» **DESCRIPTION OF THE TASK**
Below are the records. Retype exactly the lines between the lines holding "X9920000Y-7770000D01*" and "X9430000Y-6470000D01*", inclusive.

DATA Start Marker

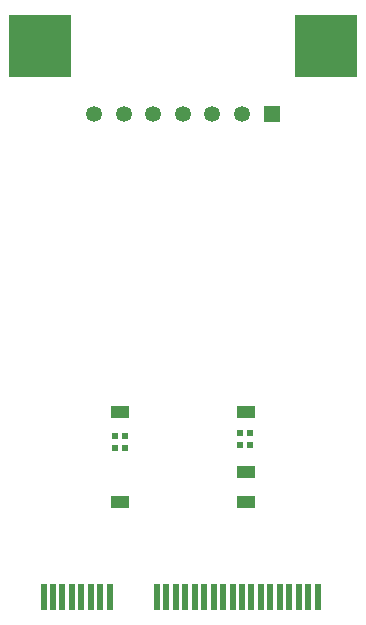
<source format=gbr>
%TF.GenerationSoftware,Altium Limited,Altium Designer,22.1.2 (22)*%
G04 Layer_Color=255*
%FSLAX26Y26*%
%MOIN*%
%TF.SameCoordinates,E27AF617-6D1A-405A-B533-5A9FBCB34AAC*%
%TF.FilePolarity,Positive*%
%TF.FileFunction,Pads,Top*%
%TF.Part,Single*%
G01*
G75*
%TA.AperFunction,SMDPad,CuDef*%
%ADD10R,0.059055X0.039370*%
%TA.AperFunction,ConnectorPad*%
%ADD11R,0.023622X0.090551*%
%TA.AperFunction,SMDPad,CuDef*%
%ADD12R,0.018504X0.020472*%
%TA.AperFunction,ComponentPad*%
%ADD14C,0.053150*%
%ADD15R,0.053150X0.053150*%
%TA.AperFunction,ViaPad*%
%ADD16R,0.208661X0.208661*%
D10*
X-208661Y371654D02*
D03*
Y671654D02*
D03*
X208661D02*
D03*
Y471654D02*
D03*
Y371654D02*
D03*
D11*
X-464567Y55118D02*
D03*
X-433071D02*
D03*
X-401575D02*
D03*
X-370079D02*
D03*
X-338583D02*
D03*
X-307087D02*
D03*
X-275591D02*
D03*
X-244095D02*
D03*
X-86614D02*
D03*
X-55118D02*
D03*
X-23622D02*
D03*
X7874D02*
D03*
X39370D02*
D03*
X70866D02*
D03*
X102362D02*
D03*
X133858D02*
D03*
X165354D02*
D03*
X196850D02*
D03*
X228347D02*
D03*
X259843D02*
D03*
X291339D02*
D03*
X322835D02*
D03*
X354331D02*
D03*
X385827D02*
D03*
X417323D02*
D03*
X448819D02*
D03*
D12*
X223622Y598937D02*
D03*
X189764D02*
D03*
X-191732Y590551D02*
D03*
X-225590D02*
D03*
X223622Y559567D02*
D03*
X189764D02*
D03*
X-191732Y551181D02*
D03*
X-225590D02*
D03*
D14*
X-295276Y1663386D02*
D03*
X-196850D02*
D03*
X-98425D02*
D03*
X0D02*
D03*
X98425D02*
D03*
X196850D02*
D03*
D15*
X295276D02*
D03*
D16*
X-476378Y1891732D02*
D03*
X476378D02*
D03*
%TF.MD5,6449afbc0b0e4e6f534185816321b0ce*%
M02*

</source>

DATA End Marker
DATA Start Marker

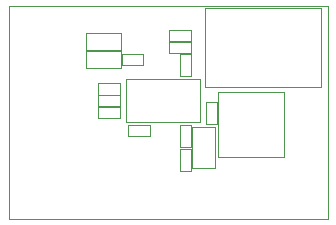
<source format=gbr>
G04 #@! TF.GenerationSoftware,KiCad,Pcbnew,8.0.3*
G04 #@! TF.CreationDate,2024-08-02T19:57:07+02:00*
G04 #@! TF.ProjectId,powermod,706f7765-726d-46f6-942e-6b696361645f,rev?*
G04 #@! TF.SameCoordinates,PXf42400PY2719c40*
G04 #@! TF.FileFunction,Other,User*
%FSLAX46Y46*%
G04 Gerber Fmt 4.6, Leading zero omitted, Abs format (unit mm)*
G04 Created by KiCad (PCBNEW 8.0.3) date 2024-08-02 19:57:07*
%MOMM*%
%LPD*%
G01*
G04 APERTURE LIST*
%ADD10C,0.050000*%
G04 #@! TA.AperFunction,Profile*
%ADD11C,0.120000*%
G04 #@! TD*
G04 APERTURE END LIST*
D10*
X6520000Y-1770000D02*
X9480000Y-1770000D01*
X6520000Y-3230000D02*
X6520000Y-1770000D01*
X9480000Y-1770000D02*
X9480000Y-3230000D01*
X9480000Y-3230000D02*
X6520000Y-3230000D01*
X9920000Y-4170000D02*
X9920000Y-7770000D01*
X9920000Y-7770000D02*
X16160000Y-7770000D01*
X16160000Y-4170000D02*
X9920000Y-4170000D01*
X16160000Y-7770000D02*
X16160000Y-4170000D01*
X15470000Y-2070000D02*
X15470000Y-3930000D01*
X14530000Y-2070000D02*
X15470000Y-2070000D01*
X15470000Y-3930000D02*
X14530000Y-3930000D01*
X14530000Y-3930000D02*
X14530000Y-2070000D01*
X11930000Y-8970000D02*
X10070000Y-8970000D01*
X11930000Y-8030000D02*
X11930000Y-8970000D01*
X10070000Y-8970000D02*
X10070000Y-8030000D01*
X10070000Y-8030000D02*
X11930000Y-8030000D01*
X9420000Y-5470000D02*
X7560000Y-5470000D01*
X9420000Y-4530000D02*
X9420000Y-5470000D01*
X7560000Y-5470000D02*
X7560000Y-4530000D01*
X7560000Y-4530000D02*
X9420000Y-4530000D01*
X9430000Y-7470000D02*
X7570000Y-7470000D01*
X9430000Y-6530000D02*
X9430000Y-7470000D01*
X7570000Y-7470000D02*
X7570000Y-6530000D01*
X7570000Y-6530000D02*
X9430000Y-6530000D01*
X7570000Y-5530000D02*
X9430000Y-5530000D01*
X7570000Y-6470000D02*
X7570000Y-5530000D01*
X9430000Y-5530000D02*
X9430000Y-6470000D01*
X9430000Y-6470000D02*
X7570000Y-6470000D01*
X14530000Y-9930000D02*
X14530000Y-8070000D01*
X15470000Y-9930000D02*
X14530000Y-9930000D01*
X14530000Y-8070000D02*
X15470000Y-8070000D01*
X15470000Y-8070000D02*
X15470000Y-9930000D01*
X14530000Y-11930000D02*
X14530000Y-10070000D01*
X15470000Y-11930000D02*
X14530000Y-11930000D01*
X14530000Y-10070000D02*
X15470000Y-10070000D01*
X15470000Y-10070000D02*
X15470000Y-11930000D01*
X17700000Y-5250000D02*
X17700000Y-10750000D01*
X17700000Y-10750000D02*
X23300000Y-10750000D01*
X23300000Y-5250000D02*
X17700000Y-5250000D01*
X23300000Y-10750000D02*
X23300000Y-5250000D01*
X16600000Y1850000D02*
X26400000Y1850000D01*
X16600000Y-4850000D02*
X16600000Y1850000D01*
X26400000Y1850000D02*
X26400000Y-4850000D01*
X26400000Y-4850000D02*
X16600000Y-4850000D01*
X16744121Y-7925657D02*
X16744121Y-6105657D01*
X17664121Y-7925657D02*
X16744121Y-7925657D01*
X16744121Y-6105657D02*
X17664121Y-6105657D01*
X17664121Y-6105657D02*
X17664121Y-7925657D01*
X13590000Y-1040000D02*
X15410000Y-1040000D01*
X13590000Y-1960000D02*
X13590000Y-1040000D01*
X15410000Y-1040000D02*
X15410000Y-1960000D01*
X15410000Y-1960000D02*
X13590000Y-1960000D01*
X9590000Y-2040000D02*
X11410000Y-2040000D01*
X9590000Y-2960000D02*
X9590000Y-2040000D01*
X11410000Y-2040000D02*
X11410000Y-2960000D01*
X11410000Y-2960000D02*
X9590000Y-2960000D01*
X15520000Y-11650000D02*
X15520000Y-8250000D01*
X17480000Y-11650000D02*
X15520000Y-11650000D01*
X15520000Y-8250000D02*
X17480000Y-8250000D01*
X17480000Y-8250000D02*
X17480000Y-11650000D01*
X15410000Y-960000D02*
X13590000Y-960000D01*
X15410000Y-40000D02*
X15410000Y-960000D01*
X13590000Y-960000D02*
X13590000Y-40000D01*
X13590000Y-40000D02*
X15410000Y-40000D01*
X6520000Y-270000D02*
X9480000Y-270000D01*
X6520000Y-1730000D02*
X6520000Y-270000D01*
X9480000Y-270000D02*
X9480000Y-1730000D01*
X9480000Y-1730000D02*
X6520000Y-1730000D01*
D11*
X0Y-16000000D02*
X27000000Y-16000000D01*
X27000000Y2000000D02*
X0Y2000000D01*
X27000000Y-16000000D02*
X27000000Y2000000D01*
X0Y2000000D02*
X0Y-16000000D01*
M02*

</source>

DATA End Marker
DATA Start Marker

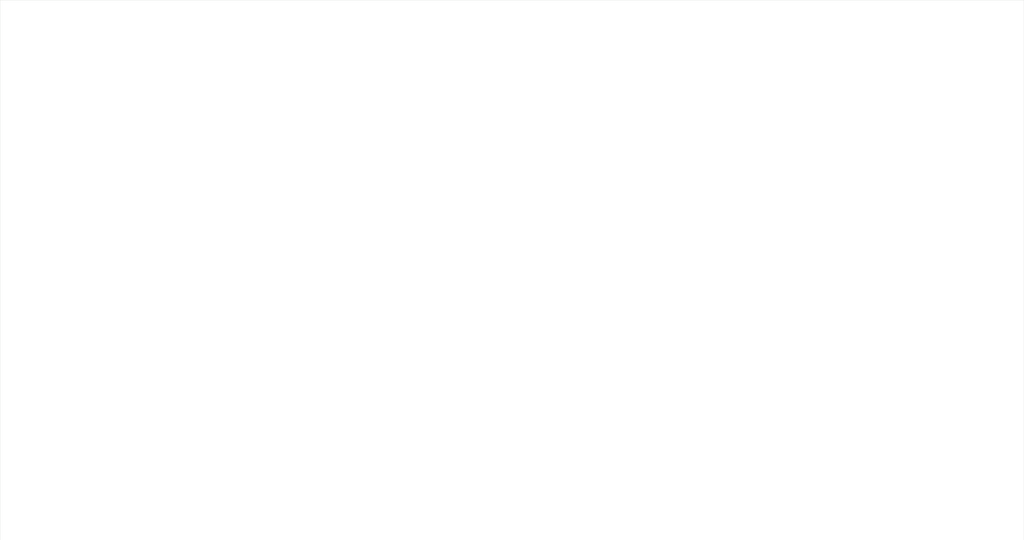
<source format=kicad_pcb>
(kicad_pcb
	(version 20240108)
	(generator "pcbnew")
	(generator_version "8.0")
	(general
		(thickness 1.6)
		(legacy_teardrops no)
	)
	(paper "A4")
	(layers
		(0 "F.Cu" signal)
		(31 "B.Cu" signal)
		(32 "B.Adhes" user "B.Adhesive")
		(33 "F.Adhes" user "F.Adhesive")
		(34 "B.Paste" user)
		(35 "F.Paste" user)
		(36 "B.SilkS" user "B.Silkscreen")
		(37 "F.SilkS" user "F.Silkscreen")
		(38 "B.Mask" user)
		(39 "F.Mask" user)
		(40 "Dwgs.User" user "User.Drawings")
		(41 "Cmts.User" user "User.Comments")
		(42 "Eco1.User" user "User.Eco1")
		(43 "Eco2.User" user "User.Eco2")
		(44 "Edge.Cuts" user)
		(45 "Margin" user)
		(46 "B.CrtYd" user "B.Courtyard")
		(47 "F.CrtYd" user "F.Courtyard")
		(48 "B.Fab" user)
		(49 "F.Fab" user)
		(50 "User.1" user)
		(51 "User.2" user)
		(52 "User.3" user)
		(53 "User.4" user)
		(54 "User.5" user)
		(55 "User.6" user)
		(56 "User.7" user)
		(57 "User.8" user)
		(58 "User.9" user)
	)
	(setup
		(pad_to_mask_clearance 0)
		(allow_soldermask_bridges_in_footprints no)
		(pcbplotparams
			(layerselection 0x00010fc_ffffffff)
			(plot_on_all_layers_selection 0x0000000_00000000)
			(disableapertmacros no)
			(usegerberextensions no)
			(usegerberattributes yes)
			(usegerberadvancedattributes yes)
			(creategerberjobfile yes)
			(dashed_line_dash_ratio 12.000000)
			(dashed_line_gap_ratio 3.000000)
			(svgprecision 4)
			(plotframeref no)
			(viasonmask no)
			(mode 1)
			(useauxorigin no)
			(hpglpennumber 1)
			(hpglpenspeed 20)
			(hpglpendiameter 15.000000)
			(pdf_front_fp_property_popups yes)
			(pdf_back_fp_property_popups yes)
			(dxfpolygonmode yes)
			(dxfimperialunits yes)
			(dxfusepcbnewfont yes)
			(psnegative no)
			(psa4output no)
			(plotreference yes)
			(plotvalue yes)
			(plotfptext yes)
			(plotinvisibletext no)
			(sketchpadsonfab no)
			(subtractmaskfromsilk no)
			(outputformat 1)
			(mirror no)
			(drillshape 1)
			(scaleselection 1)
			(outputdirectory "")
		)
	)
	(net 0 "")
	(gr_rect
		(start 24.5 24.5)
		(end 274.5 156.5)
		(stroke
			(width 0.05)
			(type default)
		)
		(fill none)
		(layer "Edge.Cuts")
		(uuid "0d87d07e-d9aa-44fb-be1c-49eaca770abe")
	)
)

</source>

DATA End Marker

» **TASK RESULT**
X9920000Y-7770000D01*
X9920000Y-7770000D02*
X16160000Y-7770000D01*
X16160000Y-4170000D02*
X9920000Y-4170000D01*
X16160000Y-7770000D02*
X16160000Y-4170000D01*
X15470000Y-2070000D02*
X15470000Y-3930000D01*
X14530000Y-2070000D02*
X15470000Y-2070000D01*
X15470000Y-3930000D02*
X14530000Y-3930000D01*
X14530000Y-3930000D02*
X14530000Y-2070000D01*
X11930000Y-8970000D02*
X10070000Y-8970000D01*
X11930000Y-8030000D02*
X11930000Y-8970000D01*
X10070000Y-8970000D02*
X10070000Y-8030000D01*
X10070000Y-8030000D02*
X11930000Y-8030000D01*
X9420000Y-5470000D02*
X7560000Y-5470000D01*
X9420000Y-4530000D02*
X9420000Y-5470000D01*
X7560000Y-5470000D02*
X7560000Y-4530000D01*
X7560000Y-4530000D02*
X9420000Y-4530000D01*
X9430000Y-7470000D02*
X7570000Y-7470000D01*
X9430000Y-6530000D02*
X9430000Y-7470000D01*
X7570000Y-7470000D02*
X7570000Y-6530000D01*
X7570000Y-6530000D02*
X9430000Y-6530000D01*
X7570000Y-5530000D02*
X9430000Y-5530000D01*
X7570000Y-6470000D02*
X7570000Y-5530000D01*
X9430000Y-5530000D02*
X9430000Y-6470000D01*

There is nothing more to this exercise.